A consequência mais imediata aparece na política monetária. Na quarta-feira 29, a diretoria do Banco Central, presidido por Gabriel Galípolo, reduziu a Selic em 0,25 ponto percentual, para 14,5% ao ano. O movimento mantém o ciclo de queda, mas em ritmo cada vez mais cauteloso. Até o início do conflito no Irã, o mercado apostava em cortes mais rápidos e profundos. O novo cenário, porém, impõe limites à atuação da autoridade monetária e tende a prolongar o período de crédito caro para empresas e cidadãos. “Os eventos no Oriente Médio, de fato, dificultam a condução da política monetária em todo o mundo, dado que representam um choque inflacionário para a economia global”, afirma Francisco Campos, economista-chefe para a América Latina do Deutsche Bank.
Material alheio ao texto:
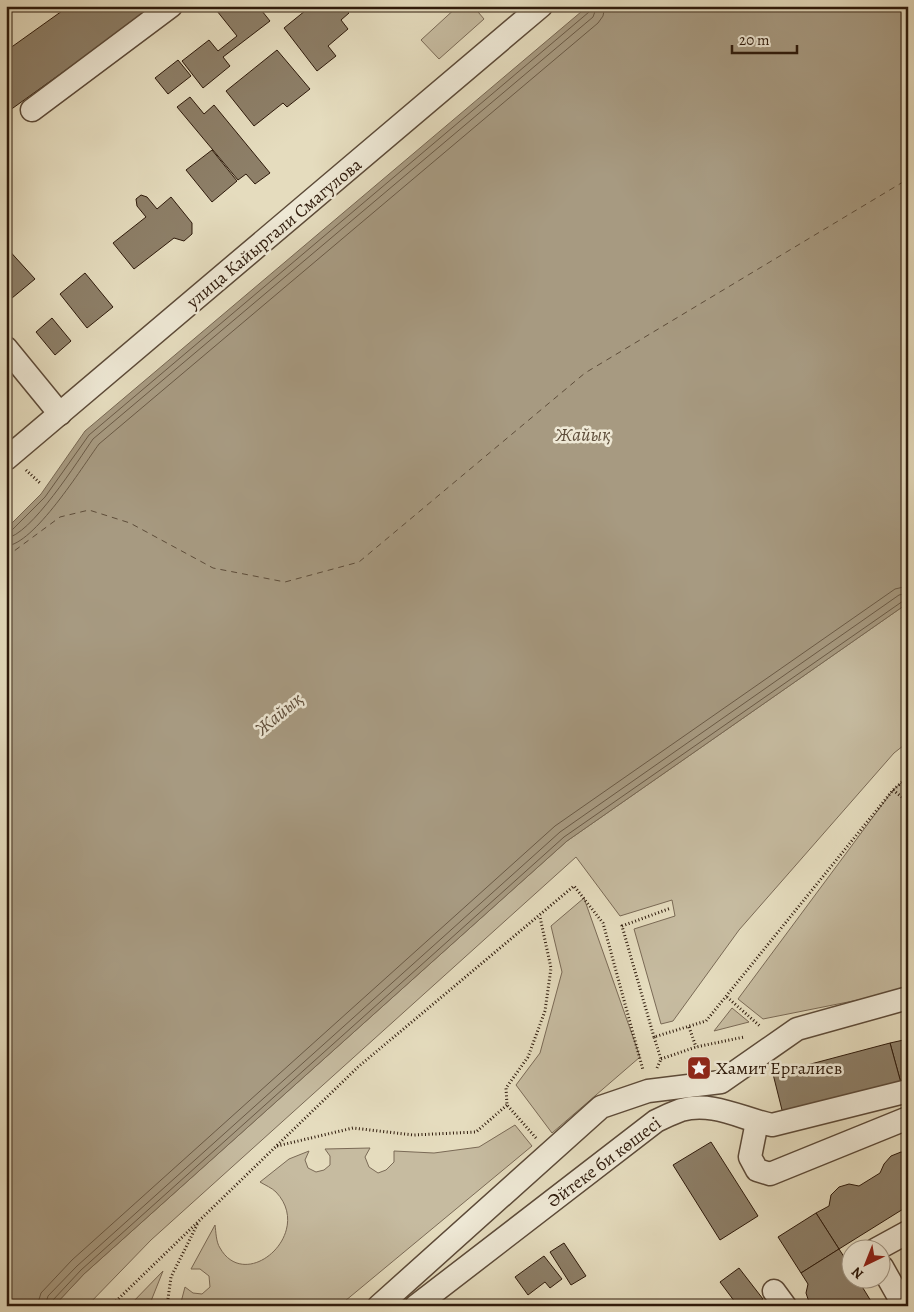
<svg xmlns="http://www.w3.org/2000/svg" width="914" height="1312" font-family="Alegreya,serif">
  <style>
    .green { fill: #c6bba0; stroke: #7a6a56 }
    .water { fill: #a79a81; stroke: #776752 }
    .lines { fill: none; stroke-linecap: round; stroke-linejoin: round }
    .shore { stroke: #6a5a46; stroke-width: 1 }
    .ferry { stroke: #5e4d3a; stroke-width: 1; stroke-dasharray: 6 5; stroke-linecap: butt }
    .building { fill: #8d7f68; stroke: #2e1a0b }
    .minor-casing { stroke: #5c4a38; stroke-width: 25 }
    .path { stroke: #2e1a0b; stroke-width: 3; stroke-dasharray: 1 2.5; stroke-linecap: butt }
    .minor { stroke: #eee8d5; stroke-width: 22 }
    .labels { text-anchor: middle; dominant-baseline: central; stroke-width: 5; stroke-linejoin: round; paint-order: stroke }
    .street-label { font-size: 18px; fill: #2e1a0b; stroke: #eee8d5 }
    .poi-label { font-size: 18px; fill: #2e1a0b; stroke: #eee8d5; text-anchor: start }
    .water-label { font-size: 19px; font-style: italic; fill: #5e4d3a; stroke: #eee8d5 }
  </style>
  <rect width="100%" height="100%" fill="#e5dcbe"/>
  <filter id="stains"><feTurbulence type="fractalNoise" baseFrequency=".004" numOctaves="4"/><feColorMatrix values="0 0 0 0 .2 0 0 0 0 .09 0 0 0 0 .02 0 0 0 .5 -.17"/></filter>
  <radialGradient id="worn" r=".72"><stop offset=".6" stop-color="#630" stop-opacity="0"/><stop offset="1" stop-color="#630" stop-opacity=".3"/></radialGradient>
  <g class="green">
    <polygon points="458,6 473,6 484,19 439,59 421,40"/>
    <polygon points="908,603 908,742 894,753 739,930 673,1021 661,1024 634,929 675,916 672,900 620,916 576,857 151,1240 87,1306 54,1306 84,1274 567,841"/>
    <polygon points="908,777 908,990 763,1019 738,999 893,790"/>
    <polygon points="584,898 640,1057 552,1133 516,1085 540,1053 562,972 551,926"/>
    <polygon points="732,1008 749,1022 714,1031"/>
    <path d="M515 1125 532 1146 339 1306H180L185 1287 193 1293 202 1294 210 1287 209 1276 200 1269H191L215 1225C216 1232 216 1242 220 1248 246 1294 315 1233 276 1192 272 1188 265 1185 260 1182L289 1159 309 1151 305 1160 308 1168 316 1172 324 1170 330 1165V1156L325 1149 370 1148 365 1157 369 1167 378 1173 386 1170 394 1162V1151L434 1153 479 1147Z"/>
    <polygon points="163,1271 149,1306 129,1306"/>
  </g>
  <polygon class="water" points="588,6 908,6 908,603 567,841 84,1274 54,1306 6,1306 6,529 41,494 85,431"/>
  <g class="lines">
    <g class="shore">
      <polyline points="6,532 12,530 45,497 89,435 589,12 591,6"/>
      <path d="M6 538C30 537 79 459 93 439L593 17 597 6"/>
      <path d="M6 546C34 545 82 467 99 444L598 23 603 16 605 6"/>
      <polyline points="37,1306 41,1293 72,1260 555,826 895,589 908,586"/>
      <polyline points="45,1306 48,1296 77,1266 560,832 899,595 908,593"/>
      <polyline points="51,1306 53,1300 81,1270 564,837 903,601 908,600"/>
    </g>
    <polyline class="ferry" points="6,557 60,517 89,510 130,523 213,568 285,582 359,562 585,373 908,179"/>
  </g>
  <g class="building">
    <polygon points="69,6 155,6 6,113 6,51"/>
    <polygon points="213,6 258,6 270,21 223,57 230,66 203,88 182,61 209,40 218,51 237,36"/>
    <polygon points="311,6 343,6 349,13 341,20 348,29 328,46 336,56 317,71 284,28"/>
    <polygon points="277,50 310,89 287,107 283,103 254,126 226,91"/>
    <polygon points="178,60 191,76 168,94 155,78"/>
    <polygon points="190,97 204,114 214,105 270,173 255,184 246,174 238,180 177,107"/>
    <polygon points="212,150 237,181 212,202 186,170"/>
    <polygon points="141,195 147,197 157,209 171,197 192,223 192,234 184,241 174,238 134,269 113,243 146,217 137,206 136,199"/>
    <polygon points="6,247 35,279 6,303"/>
    <polygon points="85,273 113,307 87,328 60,294"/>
    <polygon points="52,318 71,341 55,355 36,332"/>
    <polygon points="908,1039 908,1081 901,1083 890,1043"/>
    <polygon points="890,1043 901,1083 783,1114 773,1074"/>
    <polygon points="711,1142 758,1216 720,1240 673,1165"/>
    <polygon points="901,1152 908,1153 908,1206 839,1249 816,1213 829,1206 831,1195 839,1187 849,1184 859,1186 880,1173 884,1164 891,1156"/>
    <polygon points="816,1213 839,1249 801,1273 778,1237"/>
    <polygon points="564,1243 586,1276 571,1285 550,1252"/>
    <polygon points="839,1249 852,1269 852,1280 858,1280 874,1306 813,1306 809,1302 806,1293 808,1284 801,1273"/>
    <polygon points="544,1256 562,1279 550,1288 545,1282 528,1295 515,1277"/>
    <polygon points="739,1268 763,1299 754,1306 738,1306 720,1282"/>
  </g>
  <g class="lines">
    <defs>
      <g id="minor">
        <polyline points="32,110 171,6"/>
        <polyline points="6,348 60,414"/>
        <polyline points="6,459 541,6"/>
        <polyline points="757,1122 750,1157 757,1170 770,1174 908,1118"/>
        <polyline points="875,1250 908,1232"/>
        <polyline points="882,1267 904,1306"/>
        <polyline points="774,1291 785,1306"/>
        <polyline points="379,1306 601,1107 648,1091 721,1082 797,1029 908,998"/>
        <path d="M416 1306 656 1121C664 1117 673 1113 681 1110 713 1101 742 1119 772 1125L908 1091"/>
      </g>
    </defs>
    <use href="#minor" class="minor-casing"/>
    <g class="path">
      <polyline points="26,470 41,484"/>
      <polyline points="893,790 908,802"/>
      <polyline points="727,997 761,1027"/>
      <polyline points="689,1027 696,1047"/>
      <polyline points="654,1037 622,926 671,908"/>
      <polyline points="661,1059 696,1047 744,1037"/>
      <polyline points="657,1068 661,1059 654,1037 706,1021 893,790 908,777"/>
      <polyline points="536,1138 507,1105 506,1088 528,1057 545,1011 551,968 540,917"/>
      <polyline points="277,1146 353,1128 413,1135 476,1132 507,1105"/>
      <polyline points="111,1306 358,1067 574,886 603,923 643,1070"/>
      <polyline points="167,1306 171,1277 198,1223"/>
    </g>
    <use href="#minor" class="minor"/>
  </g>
  <defs>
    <symbol id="sight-square" viewBox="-11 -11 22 22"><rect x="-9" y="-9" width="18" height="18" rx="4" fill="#8f2418" stroke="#eee8d5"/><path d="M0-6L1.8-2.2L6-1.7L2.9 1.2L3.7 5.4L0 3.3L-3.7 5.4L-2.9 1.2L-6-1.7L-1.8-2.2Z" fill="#fff"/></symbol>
  </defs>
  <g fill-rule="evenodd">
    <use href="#sight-square" x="685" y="1054" width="28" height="28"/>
  </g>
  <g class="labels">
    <g class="street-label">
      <text transform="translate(274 233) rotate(-40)">улица Кайыргали Смагулова</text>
      <text transform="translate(604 1162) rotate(-37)">Әйтеке би көшесі</text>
    </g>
    <g class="poi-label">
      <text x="716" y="1068">Хамит Ергалиев</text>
    </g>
    <g class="water-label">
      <text x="583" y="435">Жайық</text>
      <text transform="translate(279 714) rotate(-40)">Жайық</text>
    </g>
  </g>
  <rect width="914" height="1312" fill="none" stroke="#e5dcbe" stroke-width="25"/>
  <rect x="8" y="8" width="899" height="1297" fill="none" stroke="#2e1a0b" stroke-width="2.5"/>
  <rect x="12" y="12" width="889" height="1287" fill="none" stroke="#2e1a0b"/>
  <g transform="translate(866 1264) rotate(223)"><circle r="24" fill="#eee8d5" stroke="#a19684"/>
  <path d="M0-4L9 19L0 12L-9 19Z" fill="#8f2418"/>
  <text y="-8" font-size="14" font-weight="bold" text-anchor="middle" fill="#2e1a0b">N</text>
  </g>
  <path d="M732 45v8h65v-8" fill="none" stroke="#2e1a0b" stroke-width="2.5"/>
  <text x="739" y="45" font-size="15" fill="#2e1a0b" stroke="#eee8d5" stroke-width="4" paint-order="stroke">20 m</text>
  <rect width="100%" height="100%" filter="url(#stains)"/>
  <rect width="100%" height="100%" fill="url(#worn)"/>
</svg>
Nem mesmo a economia mais pujante do mundo fica imune ao ambiente de incertezas. Também na última quarta-feira, o Federal Reserve (Fed), o banco central dos Estados Unidos, optou por manter os juros inalterados, na faixa de 3,5% a 3,75%. A avaliação predominante entre analistas é que há pouco espaço para cortes no curto prazo, possivelmente até 2027. Esse horizonte poderia mudar com a chegada, em maio, de Kevin Warsh, indicado pelo presidente dos Estados Unidos, Donald Trump, para comandar o Fed, sobre quem recai a expectativa de ceder às pressões por juros mais baixos. Por ora, contudo, nada indica que o aperto monetário será relaxado.

No Brasil, a dinâmica doméstica também pesa — e não pouco — sobre a condução da política monetária. Enquanto pressiona por juros mais baixos, o presidente Lula busca manter a economia aquecida com o aumento de benefícios, novos programas sociais e expansão do crédito, em uma tentativa desesperada de recuperar a sua popularidade. Numa perspectiva mais ampla, porém, esse movimento acaba alimentando a alta de preços e afetando negativamente a própria reputação do presidente. “Uma taxa de juros de 8%, e não 15%, seria suficiente para esfriar a demanda em uma economia como a brasileira”, afirma o ex-diretor do Banco Central Luiz Fernando Figueiredo. “Só que esse processo fica absurdamente mais custoso porque o governo não para de expandir o Orçamento, o que tira o efeito da política monetária.” Ou seja, a leitura de que o Brasil seria apenas vítima de choques externos não é suficiente para justificar a recente disparada inflacionária. No fim das contas, entre choques externos e decisões internas equivocadas, a inflação volta a se impor — e, mais uma vez, quem paga a conta é o consumidor.